Give back only the part that opens with the line containing "At which label" and closes with the line containing "Dukes County", with "label" replaced by "category" and all else unchanged.

### Dataset excerpts
==============================

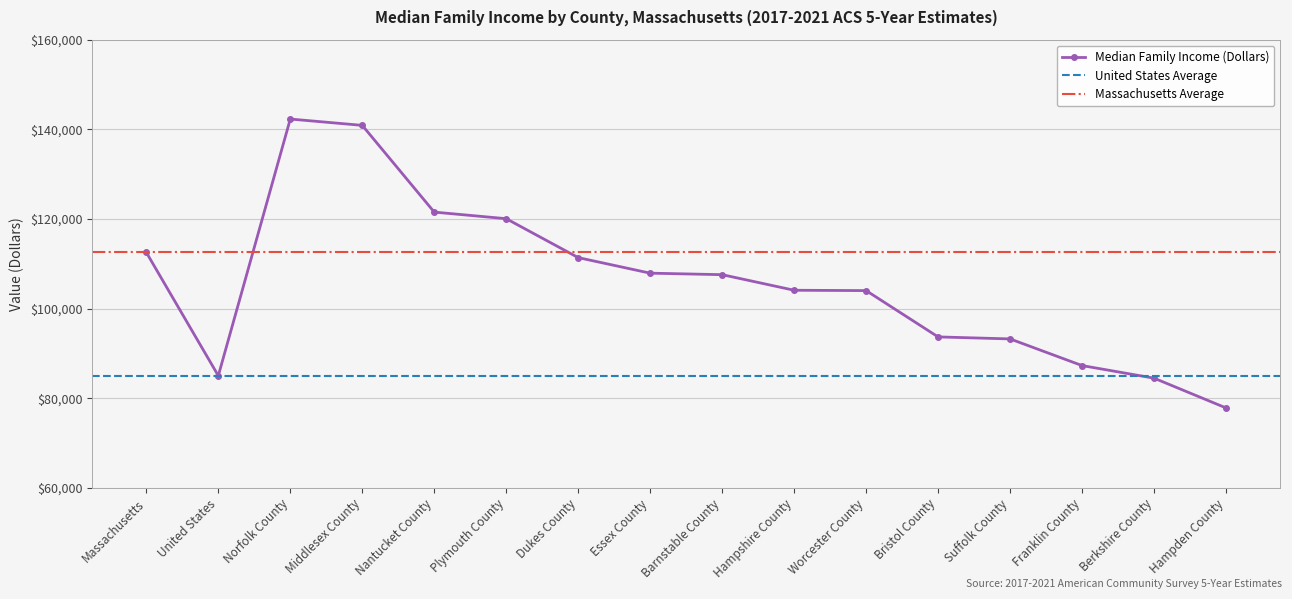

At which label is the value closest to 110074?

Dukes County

==============================

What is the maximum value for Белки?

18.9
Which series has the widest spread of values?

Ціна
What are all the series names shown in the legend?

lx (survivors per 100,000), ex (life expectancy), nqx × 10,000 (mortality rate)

==============================

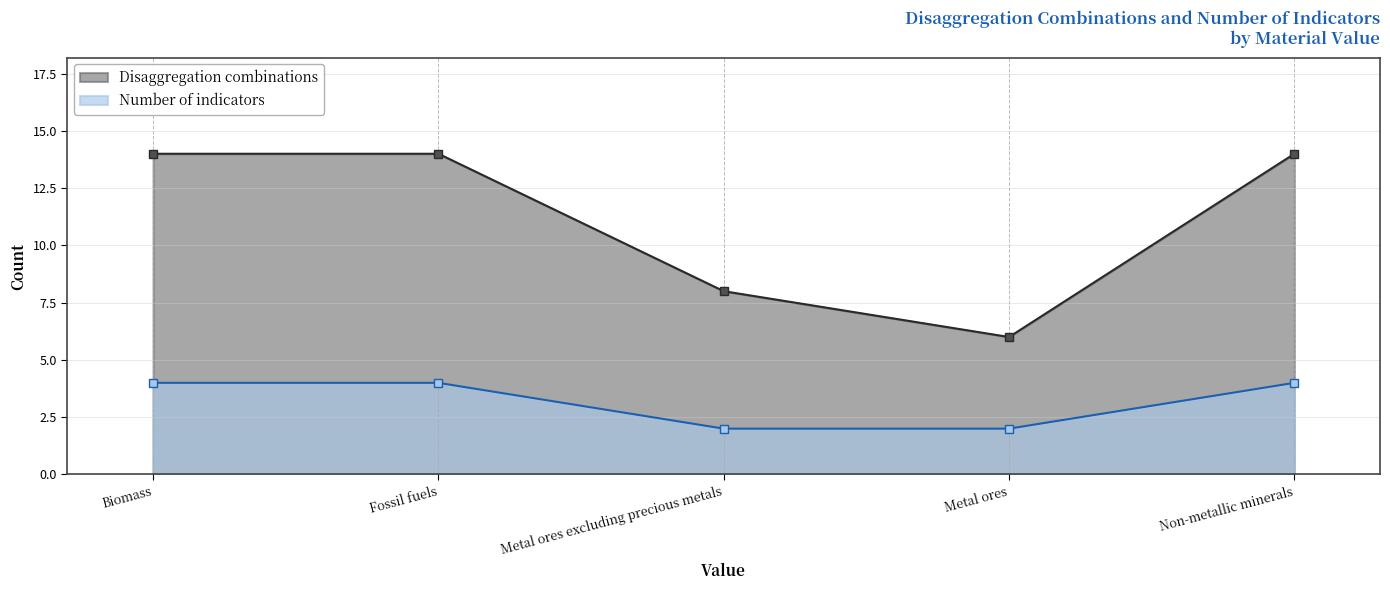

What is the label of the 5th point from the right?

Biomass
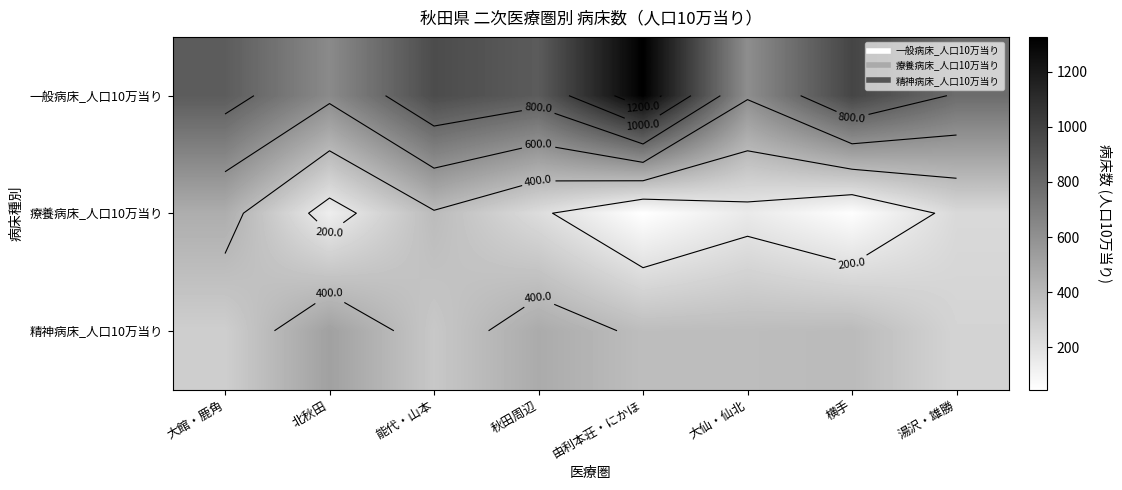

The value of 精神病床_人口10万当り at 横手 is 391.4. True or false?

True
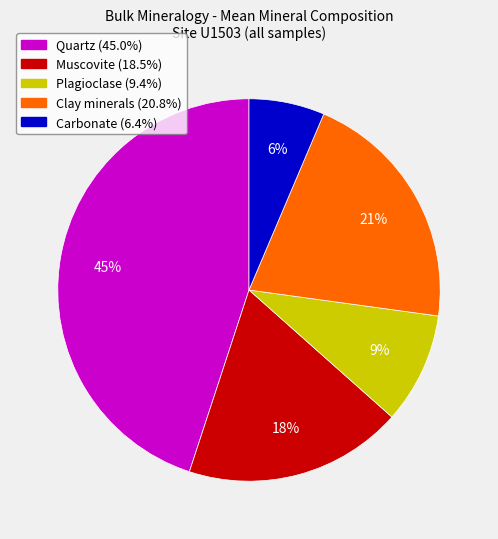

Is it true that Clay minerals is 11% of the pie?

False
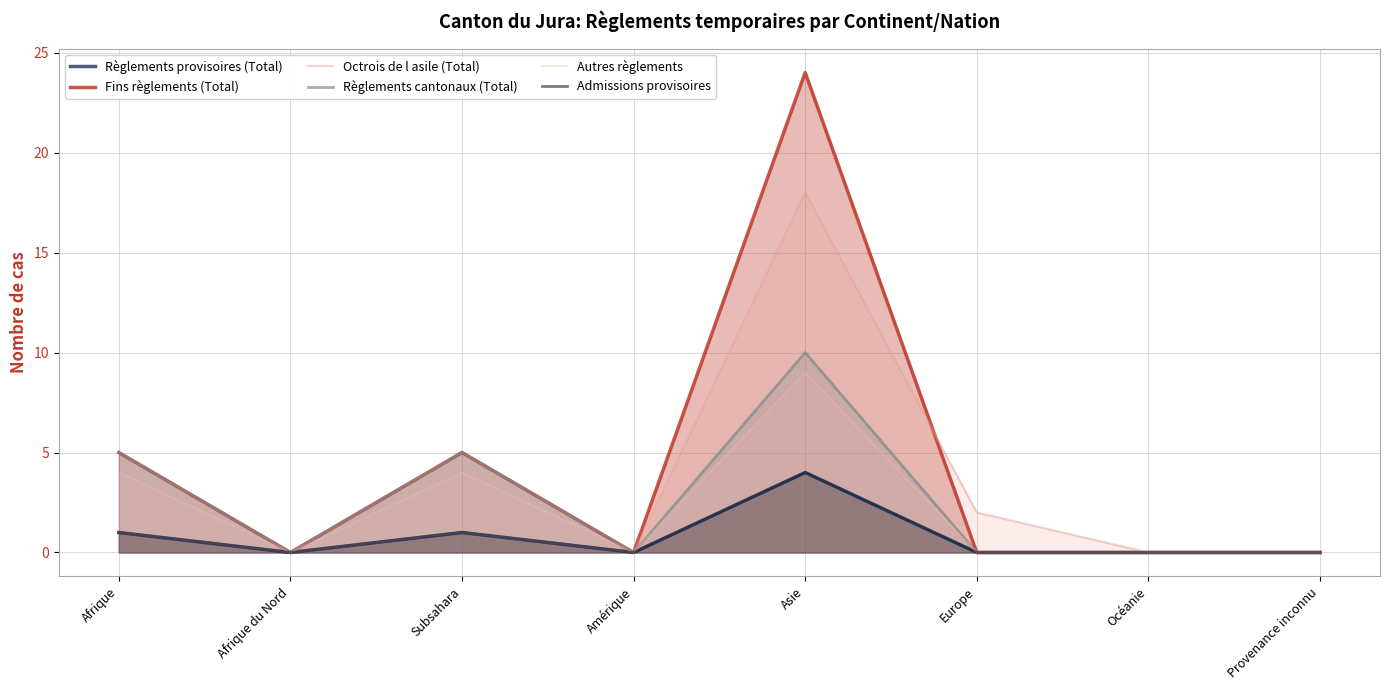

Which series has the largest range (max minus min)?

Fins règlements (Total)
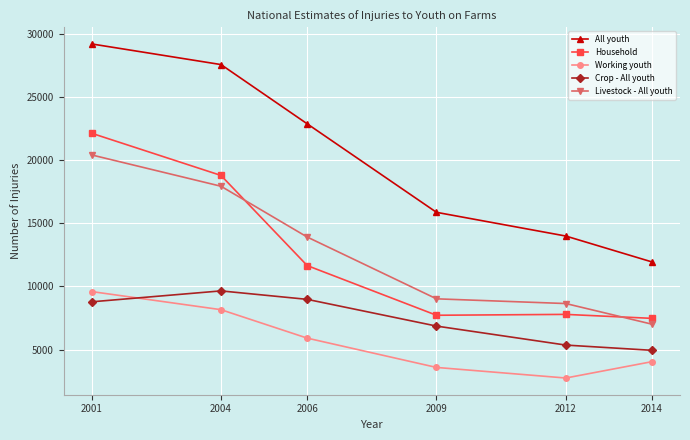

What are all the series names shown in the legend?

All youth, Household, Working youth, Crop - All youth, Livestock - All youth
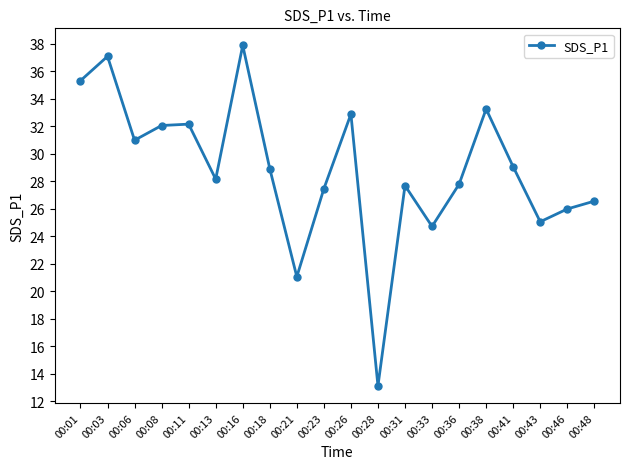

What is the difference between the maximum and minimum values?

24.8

==============================

### Answer box
At which category is the value closest to 110074?

Dukes County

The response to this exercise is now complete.